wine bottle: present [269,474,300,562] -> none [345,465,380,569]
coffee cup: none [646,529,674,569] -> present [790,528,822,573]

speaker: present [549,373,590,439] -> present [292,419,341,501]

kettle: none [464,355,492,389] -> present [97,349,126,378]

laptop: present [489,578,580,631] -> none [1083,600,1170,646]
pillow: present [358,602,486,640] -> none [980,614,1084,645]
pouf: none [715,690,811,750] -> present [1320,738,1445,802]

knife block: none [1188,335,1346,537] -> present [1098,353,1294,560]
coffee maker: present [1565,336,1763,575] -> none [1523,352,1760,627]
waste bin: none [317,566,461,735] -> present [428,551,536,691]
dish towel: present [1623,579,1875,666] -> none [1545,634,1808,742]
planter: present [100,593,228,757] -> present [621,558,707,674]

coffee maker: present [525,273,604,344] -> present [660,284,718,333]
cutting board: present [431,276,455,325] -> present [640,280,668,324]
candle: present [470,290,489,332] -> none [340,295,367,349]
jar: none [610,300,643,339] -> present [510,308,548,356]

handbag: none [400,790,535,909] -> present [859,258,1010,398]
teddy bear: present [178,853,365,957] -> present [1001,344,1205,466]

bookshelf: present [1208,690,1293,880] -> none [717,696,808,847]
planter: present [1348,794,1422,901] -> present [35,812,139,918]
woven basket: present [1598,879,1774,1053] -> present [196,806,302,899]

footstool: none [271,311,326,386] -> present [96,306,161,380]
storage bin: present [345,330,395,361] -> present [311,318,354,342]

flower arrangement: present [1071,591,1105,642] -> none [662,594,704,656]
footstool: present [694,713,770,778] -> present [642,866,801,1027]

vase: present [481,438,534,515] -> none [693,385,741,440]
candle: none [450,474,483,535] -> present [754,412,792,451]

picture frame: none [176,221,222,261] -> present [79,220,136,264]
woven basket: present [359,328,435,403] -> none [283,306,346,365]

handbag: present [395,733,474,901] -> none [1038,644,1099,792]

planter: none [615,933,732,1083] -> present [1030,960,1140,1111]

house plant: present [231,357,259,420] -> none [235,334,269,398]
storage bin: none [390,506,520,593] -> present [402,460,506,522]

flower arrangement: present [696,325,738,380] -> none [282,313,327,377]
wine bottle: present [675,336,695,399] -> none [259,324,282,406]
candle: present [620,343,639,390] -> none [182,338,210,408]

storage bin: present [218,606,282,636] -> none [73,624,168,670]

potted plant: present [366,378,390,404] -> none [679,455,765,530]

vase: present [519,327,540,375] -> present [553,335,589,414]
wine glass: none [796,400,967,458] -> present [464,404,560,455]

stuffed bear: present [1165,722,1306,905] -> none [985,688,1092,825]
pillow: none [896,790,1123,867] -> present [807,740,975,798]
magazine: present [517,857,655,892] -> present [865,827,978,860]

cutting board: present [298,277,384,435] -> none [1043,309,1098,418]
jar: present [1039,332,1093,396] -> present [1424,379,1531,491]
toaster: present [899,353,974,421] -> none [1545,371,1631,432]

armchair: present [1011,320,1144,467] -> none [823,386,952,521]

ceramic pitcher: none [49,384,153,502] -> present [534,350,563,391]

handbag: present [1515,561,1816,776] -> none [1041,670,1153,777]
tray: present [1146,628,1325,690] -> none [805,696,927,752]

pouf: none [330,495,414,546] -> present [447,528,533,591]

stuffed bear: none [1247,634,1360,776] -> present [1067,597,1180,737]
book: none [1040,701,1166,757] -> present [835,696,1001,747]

(Goal of the exercise): Write all of the records out exactly, including every line.

(Task output):
wine bottle: present [269,474,300,562] -> none [345,465,380,569]
coffee cup: none [646,529,674,569] -> present [790,528,822,573]

speaker: present [549,373,590,439] -> present [292,419,341,501]

kettle: none [464,355,492,389] -> present [97,349,126,378]

laptop: present [489,578,580,631] -> none [1083,600,1170,646]
pillow: present [358,602,486,640] -> none [980,614,1084,645]
pouf: none [715,690,811,750] -> present [1320,738,1445,802]

knife block: none [1188,335,1346,537] -> present [1098,353,1294,560]
coffee maker: present [1565,336,1763,575] -> none [1523,352,1760,627]
waste bin: none [317,566,461,735] -> present [428,551,536,691]
dish towel: present [1623,579,1875,666] -> none [1545,634,1808,742]
planter: present [100,593,228,757] -> present [621,558,707,674]

coffee maker: present [525,273,604,344] -> present [660,284,718,333]
cutting board: present [431,276,455,325] -> present [640,280,668,324]
candle: present [470,290,489,332] -> none [340,295,367,349]
jar: none [610,300,643,339] -> present [510,308,548,356]

handbag: none [400,790,535,909] -> present [859,258,1010,398]
teddy bear: present [178,853,365,957] -> present [1001,344,1205,466]

bookshelf: present [1208,690,1293,880] -> none [717,696,808,847]
planter: present [1348,794,1422,901] -> present [35,812,139,918]
woven basket: present [1598,879,1774,1053] -> present [196,806,302,899]

footstool: none [271,311,326,386] -> present [96,306,161,380]
storage bin: present [345,330,395,361] -> present [311,318,354,342]

flower arrangement: present [1071,591,1105,642] -> none [662,594,704,656]
footstool: present [694,713,770,778] -> present [642,866,801,1027]

vase: present [481,438,534,515] -> none [693,385,741,440]
candle: none [450,474,483,535] -> present [754,412,792,451]

picture frame: none [176,221,222,261] -> present [79,220,136,264]
woven basket: present [359,328,435,403] -> none [283,306,346,365]

handbag: present [395,733,474,901] -> none [1038,644,1099,792]

planter: none [615,933,732,1083] -> present [1030,960,1140,1111]

house plant: present [231,357,259,420] -> none [235,334,269,398]
storage bin: none [390,506,520,593] -> present [402,460,506,522]

flower arrangement: present [696,325,738,380] -> none [282,313,327,377]
wine bottle: present [675,336,695,399] -> none [259,324,282,406]
candle: present [620,343,639,390] -> none [182,338,210,408]

storage bin: present [218,606,282,636] -> none [73,624,168,670]

potted plant: present [366,378,390,404] -> none [679,455,765,530]

vase: present [519,327,540,375] -> present [553,335,589,414]
wine glass: none [796,400,967,458] -> present [464,404,560,455]

stuffed bear: present [1165,722,1306,905] -> none [985,688,1092,825]
pillow: none [896,790,1123,867] -> present [807,740,975,798]
magazine: present [517,857,655,892] -> present [865,827,978,860]

cutting board: present [298,277,384,435] -> none [1043,309,1098,418]
jar: present [1039,332,1093,396] -> present [1424,379,1531,491]
toaster: present [899,353,974,421] -> none [1545,371,1631,432]

armchair: present [1011,320,1144,467] -> none [823,386,952,521]

ceramic pitcher: none [49,384,153,502] -> present [534,350,563,391]

handbag: present [1515,561,1816,776] -> none [1041,670,1153,777]
tray: present [1146,628,1325,690] -> none [805,696,927,752]

pouf: none [330,495,414,546] -> present [447,528,533,591]

stuffed bear: none [1247,634,1360,776] -> present [1067,597,1180,737]
book: none [1040,701,1166,757] -> present [835,696,1001,747]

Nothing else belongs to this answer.